Repeat all of the records verbatim.

-- START Extracted information --

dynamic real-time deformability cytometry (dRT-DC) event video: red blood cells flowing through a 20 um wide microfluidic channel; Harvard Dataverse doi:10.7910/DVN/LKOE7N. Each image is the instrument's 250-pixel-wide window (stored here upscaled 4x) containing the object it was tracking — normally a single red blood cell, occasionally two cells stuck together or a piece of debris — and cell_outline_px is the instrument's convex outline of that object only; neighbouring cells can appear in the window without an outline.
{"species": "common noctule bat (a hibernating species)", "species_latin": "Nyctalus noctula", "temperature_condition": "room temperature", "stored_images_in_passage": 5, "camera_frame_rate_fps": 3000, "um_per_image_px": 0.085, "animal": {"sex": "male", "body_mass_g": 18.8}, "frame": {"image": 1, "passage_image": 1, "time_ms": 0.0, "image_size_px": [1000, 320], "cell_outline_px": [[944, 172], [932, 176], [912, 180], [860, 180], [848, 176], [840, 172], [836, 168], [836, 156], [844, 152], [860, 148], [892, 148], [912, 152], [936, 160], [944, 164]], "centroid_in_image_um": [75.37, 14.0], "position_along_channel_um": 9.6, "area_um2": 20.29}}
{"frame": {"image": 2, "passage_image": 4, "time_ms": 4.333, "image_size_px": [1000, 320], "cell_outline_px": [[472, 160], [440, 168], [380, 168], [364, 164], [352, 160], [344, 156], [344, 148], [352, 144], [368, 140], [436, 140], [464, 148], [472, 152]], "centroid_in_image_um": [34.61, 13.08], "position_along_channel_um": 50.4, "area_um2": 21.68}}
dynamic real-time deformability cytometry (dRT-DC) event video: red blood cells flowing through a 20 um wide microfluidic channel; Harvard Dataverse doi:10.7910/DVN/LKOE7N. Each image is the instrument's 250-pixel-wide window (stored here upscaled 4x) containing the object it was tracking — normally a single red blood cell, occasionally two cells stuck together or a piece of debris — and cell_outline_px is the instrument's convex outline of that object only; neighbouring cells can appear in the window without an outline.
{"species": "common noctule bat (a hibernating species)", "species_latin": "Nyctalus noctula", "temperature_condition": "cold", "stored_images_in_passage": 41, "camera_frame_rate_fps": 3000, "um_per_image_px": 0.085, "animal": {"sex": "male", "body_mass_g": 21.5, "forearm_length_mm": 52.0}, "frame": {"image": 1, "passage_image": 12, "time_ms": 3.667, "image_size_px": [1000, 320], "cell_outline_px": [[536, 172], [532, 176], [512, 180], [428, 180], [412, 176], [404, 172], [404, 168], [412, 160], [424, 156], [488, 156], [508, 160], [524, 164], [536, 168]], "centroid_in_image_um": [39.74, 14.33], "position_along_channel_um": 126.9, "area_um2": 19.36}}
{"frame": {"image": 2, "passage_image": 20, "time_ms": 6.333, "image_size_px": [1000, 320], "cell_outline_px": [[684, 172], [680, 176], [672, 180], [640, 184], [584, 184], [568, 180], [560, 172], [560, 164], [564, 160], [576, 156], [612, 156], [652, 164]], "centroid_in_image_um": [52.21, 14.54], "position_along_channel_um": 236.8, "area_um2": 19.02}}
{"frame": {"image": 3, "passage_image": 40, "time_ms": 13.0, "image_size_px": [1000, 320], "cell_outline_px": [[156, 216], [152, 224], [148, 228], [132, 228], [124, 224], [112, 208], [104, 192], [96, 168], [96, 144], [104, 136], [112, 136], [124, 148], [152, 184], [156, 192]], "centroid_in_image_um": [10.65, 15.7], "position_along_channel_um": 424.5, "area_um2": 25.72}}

-- END Extracted information --

# [Finished task]
dynamic real-time deformability cytometry (dRT-DC) event video: red blood cells flowing through a 20 um wide microfluidic channel; Harvard Dataverse doi:10.7910/DVN/LKOE7N. Each image is the instrument's 250-pixel-wide window (stored here upscaled 4x) containing the object it was tracking — normally a single red blood cell, occasionally two cells stuck together or a piece of debris — and cell_outline_px is the instrument's convex outline of that object only; neighbouring cells can appear in the window without an outline.
{"species": "common noctule bat (a hibernating species)", "species_latin": "Nyctalus noctula", "temperature_condition": "room temperature", "stored_images_in_passage": 5, "camera_frame_rate_fps": 3000, "um_per_image_px": 0.085, "animal": {"sex": "male", "body_mass_g": 18.8}, "frame": {"image": 1, "passage_image": 1, "time_ms": 0.0, "image_size_px": [1000, 320], "cell_outline_px": [[944, 172], [932, 176], [912, 180], [860, 180], [848, 176], [840, 172], [836, 168], [836, 156], [844, 152], [860, 148], [892, 148], [912, 152], [936, 160], [944, 164]], "centroid_in_image_um": [75.37, 14.0], "position_along_channel_um": 9.6, "area_um2": 20.29}}
{"frame": {"image": 2, "passage_image": 4, "time_ms": 4.333, "image_size_px": [1000, 320], "cell_outline_px": [[472, 160], [440, 168], [380, 168], [364, 164], [352, 160], [344, 156], [344, 148], [352, 144], [368, 140], [436, 140], [464, 148], [472, 152]], "centroid_in_image_um": [34.61, 13.08], "position_along_channel_um": 50.4, "area_um2": 21.68}}
dynamic real-time deformability cytometry (dRT-DC) event video: red blood cells flowing through a 20 um wide microfluidic channel; Harvard Dataverse doi:10.7910/DVN/LKOE7N. Each image is the instrument's 250-pixel-wide window (stored here upscaled 4x) containing the object it was tracking — normally a single red blood cell, occasionally two cells stuck together or a piece of debris — and cell_outline_px is the instrument's convex outline of that object only; neighbouring cells can appear in the window without an outline.
{"species": "common noctule bat (a hibernating species)", "species_latin": "Nyctalus noctula", "temperature_condition": "cold", "stored_images_in_passage": 41, "camera_frame_rate_fps": 3000, "um_per_image_px": 0.085, "animal": {"sex": "male", "body_mass_g": 21.5, "forearm_length_mm": 52.0}, "frame": {"image": 1, "passage_image": 12, "time_ms": 3.667, "image_size_px": [1000, 320], "cell_outline_px": [[536, 172], [532, 176], [512, 180], [428, 180], [412, 176], [404, 172], [404, 168], [412, 160], [424, 156], [488, 156], [508, 160], [524, 164], [536, 168]], "centroid_in_image_um": [39.74, 14.33], "position_along_channel_um": 126.9, "area_um2": 19.36}}
{"frame": {"image": 2, "passage_image": 20, "time_ms": 6.333, "image_size_px": [1000, 320], "cell_outline_px": [[684, 172], [680, 176], [672, 180], [640, 184], [584, 184], [568, 180], [560, 172], [560, 164], [564, 160], [576, 156], [612, 156], [652, 164]], "centroid_in_image_um": [52.21, 14.54], "position_along_channel_um": 236.8, "area_um2": 19.02}}
{"frame": {"image": 3, "passage_image": 40, "time_ms": 13.0, "image_size_px": [1000, 320], "cell_outline_px": [[156, 216], [152, 224], [148, 228], [132, 228], [124, 224], [112, 208], [104, 192], [96, 168], [96, 144], [104, 136], [112, 136], [124, 148], [152, 184], [156, 192]], "centroid_in_image_um": [10.65, 15.7], "position_along_channel_um": 424.5, "area_um2": 25.72}}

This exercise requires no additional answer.